Un maître d'oeuvre, à qui on reprochait des malfaçons, répondit aux accusations : "Ma conscience ne me reproche rien". Cette affirmation ne changea pas le verdict du juge qui répliqua : "Votre conscience n'est pas construite comme la mienne ! "
La conscience est le sens moral de ce qui est juste et de ce qui ne l'est pas ; elle constitue une partie de notre être, comme l'intelligence et la volonté. Elle est la voix intérieure qui dit avec autorité : "Ceci est bien, ceci est mal". Mais remarquons qu'elle n'est pas absolue, ni toujours fidèle. Elle a besoin d'être enseignée et guidée par des règles, comme le capitaine d'un navire a besoin d'une boussole pour se diriger au milieu de la mer.
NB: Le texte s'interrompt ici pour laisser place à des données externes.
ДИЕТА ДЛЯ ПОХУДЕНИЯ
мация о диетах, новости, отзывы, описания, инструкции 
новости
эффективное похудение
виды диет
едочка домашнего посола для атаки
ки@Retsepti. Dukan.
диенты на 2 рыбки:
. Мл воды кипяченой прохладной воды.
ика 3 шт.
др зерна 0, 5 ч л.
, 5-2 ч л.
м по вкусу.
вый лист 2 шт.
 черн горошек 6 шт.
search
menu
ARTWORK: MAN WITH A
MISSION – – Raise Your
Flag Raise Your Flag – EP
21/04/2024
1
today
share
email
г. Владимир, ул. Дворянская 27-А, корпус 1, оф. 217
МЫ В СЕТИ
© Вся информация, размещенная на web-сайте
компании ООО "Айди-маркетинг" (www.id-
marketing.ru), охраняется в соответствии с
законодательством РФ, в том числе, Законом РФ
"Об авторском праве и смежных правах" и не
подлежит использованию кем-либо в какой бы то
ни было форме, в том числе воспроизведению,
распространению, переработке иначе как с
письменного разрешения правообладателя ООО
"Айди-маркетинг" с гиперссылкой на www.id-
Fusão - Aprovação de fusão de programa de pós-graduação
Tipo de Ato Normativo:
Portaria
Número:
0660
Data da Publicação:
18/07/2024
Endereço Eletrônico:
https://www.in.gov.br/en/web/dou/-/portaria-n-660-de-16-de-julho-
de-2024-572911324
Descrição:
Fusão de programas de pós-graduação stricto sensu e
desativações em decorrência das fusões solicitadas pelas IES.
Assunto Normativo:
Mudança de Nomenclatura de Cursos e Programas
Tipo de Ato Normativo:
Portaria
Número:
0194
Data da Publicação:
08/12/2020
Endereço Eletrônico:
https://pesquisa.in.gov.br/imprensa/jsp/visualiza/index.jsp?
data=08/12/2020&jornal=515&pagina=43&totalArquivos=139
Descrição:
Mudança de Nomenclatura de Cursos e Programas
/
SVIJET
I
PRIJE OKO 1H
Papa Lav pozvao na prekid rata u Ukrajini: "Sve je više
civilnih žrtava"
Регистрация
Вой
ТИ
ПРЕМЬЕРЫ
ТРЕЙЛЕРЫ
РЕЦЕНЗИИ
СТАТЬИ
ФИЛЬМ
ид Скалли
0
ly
Cette boussole, c'est la Bible, la Parole de Dieu. Elle déclare que Dieu est saint, qu'il a "les yeux trop purs pour voir le mal" (Habakuk 1 v 13). Elle déclare ce que Dieu considère comme péché. Elle donne aussi le remède au mal, par l'oeuvre de Jésus Christ à la croix. Pour ceux qui sont maintenant rendus justes par la foi en Christ, il n'y a plus aucune condamnation (Romains 8 v 1). La conscience est comme un sixième sens. Appuyé sur la Parole de Dieu, le chrétien jugera sainement actes, pensées, mobiles ou motivations profondes à la lumière divine. Mais attention ! Quelqu'un a dit : "La conscience, c'est comme un chien de garde : à force de voir passer les mêmes personnes, il n'aboie plus."